CHAT: Japanese "sh" (was: Re: CHAT: F.L.O.E.S.)
From: | Douglas Koller, Latin & French <latinfrench@...> |
Date: | Wednesday, March 3, 2004, 22:24 |
>Quoting Christophe Grandsire <christophe.grandsire@...>:
>
>> En réponse à Andreas Johansson :
>>
>>
>> >Waitaminit! If 'sh' isn't apical, it can't be [S] as Christophe says, since
>> >that's supposed to be apical.
>>
>> Doesn't "apical" mean "with the tip of the tongue"? If so, then [S] is
>> certainly *not* apical. At least, I've never pronounced it that way (and I
>> cannot! When pronouncing [S], the tip of my tongue is *down*, and it's the
>> body of the tongue which is close to the palato-alveolar region) and I have
>> no default of pronunciation.
>
>Checking my linguistics textbook, it appears to say that there are both apical
>and laminal versions of [S]. The sound I use for Swedish /C/, German /S/ and
>English /S/ is postalveolar apical fricative, near as I can tell.
I was going to respectfully disagree with Christophe on this one, but
now we seem to be getting somewhere.
If Christophe's [S] is the French "ch" as in "château", "chez",
"chiot", "chose", and "chute", then I'll agree that it's akin to
Japanese "sh". When I think [S], I think English and other Germanic
langs, which, for me, have some postalveolar apicality, and that's
*not* what's happening in Japanese. Having read Christophe's recent
post about daily exposure to Japanese, I tried out an English [S] in
Japanese "shi" positions, and it sounded distinctly like an American
speaking Japanese.
*I've* thought of Japanese "shi" and "hi" as different manifestations
of [C]. "Shi" is the [C] I use for Chinese pinyin "x" (e.g. "xue2"
/CyE/). "Hi" is the [C] I use for German ich-laut (e.g. "ich" /IC/).

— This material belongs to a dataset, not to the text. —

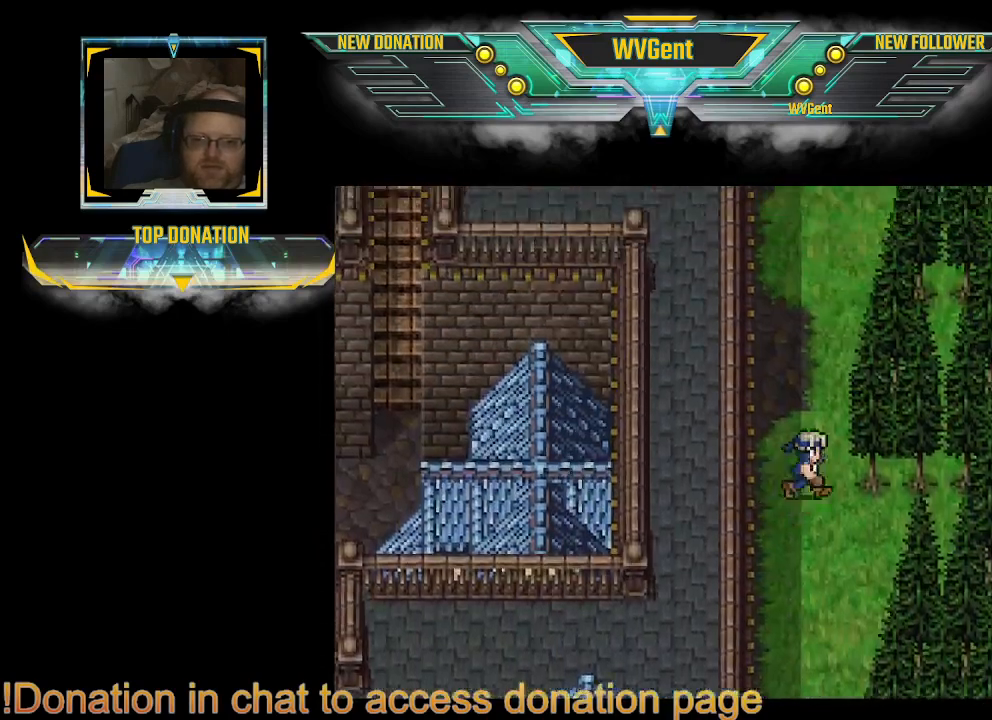
{"buttons": ["CIRCLE"], "left_stick": "up", "right_stick": "center", "events": [[333, "left_stick", "up-right"], [500, "left_stick", "up"]]}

In other words, using non-precise phonetic language: "shi", you used
the word "laminal"? Maybe that's it, at the alveolar ridge; "hi",
center of the tongue against the full blown palate, and perhaps a
little more air.
Now, in the past, I wouldn't have thought of French "ch" as [C], and
I still don't (though in certain environments, English "sh" for
French "ch" sounds, again, like the evil American mangling the beauty
of the French language). While I would describe English "sh" as a
postalveolar apical, laminals also occur in my idiolect in speech,
making it like Chistophe's "ch" (in the same way as, while [T] is
"interdental", postdental works too). Looks like, since we were
simultaneously juggling three or four languages with different
phonemic values for these sounds, precise phonetics values have
gotten confused.
There, problem solved. My next goal: world peace.